(SELECTED EXTRACT)

How to collect all chunks together

Asked by Sandeep Kuttal on 2010-11-08

Hi Alex,

Today just i found a fundamental flaw in the code I wrote for ecap. My code is just looking at the json data exchanged. I was filtering some contents by looking at the contents. The code was working fine for small length json data. But as soon as increased the data it was not giving all the contents.

I figured out that the buffer (in file) when I am adding chunk to it has just the first chunk and latter I am filtering that first chunk and getting contents. Can you kindly suggest how I can get all the related chunks first and then start filtering the contents. I am using the following code in start() of the file..


                                  const libecap::Area vb = hostx->vbContent(0, libecap::nsize); // get all vb
                                 std::string chunk = vb.toString(); // expensive, but simple
                                 hostx->vbContentShift(vb.size);//wehave copy do not need vb at all
                                 buffer += chunk; // buffer what we got
                                // here I used the buffer to do filter the contents from it

since this code is not accumulating all the contents just has the chunk is filtering for the chunk. Can you kindly suggest?

(End SELECTED EXTRACT)
(SUPPLIED DATA)

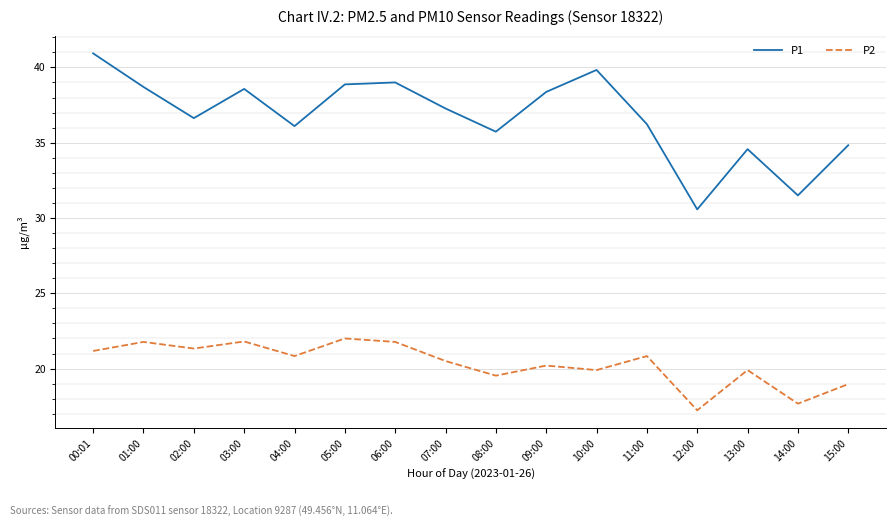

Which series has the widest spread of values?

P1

(End SUPPLIED DATA)
(SUPPLIED DATA)

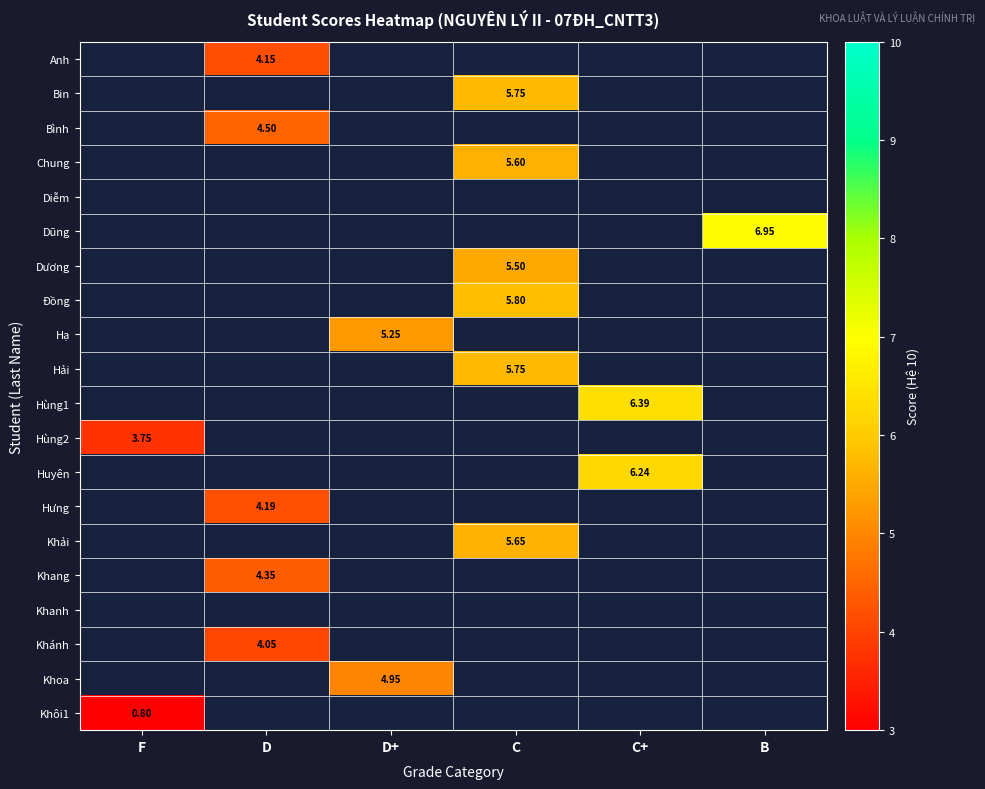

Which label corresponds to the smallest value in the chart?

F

(End SUPPLIED DATA)

[TASKS]:
[A] In the forum thread on collecting eCAP chunks, which function holds the buffering code the asker shows?
[B] Resume the forum thread on collecting eCAP chunks, starting right after its final sentence.
The records have nothing to do with what comes next.

[RESPONSES IN ORDER]:
[A] The code is in start().

[B]
Question information

English Edit question
eCAP Edit question
No assignee Edit question
Solved by:
Sandeep Kuttal
Last query:
Last reply:
Alex Rousskov (rousskov) said : #1

You may accumulate incoming chunks in a dedicated transaction member and then process the accumulated contents when the last chunk comes in. To handle large files efficiently, you would need to write more complex code that does not accumulate too much data.

This kind of processing is not specific to eCAP; it is very similar to processing content being read from a disk file or network socket.

Sandeep Kuttal (skuttal) said : #2

Hi Alex,

Thanks for your response. I tried to play around with the code...but I am unable to get it working.
I am not sure is there some problem with my logic or the way I am approaching it.

I changed the code to following thinking that it will add all chunks to the buffer (defined as string) until it finds an empty chunk (i.e. all the chunks are gathered) Then I can process the buffer, which would be sum of all the chunks.

This is what I tried:

 libecap::Area vb;
std::string chunk;

  do {
               vb = hostx->vbContent(0, libecap::nsize); // get all vb
               chunk = vb.toString(); // expensive, but simple
               hostx->vbContentShift(vb.size);//wehave copy do not need vb at all
               buffer += chunk; // buffer what we got
 }while (chunk != "");

But, it seems the chunks are not getting added in to buffer. When I am printing the chunk, it is just showing the first 2785 characters.
(so it seems the max size of a single chunk is 2785).
The remaining data (which should be in separate chunks) are some how getting lost or I am unable to add or get them to form a single string.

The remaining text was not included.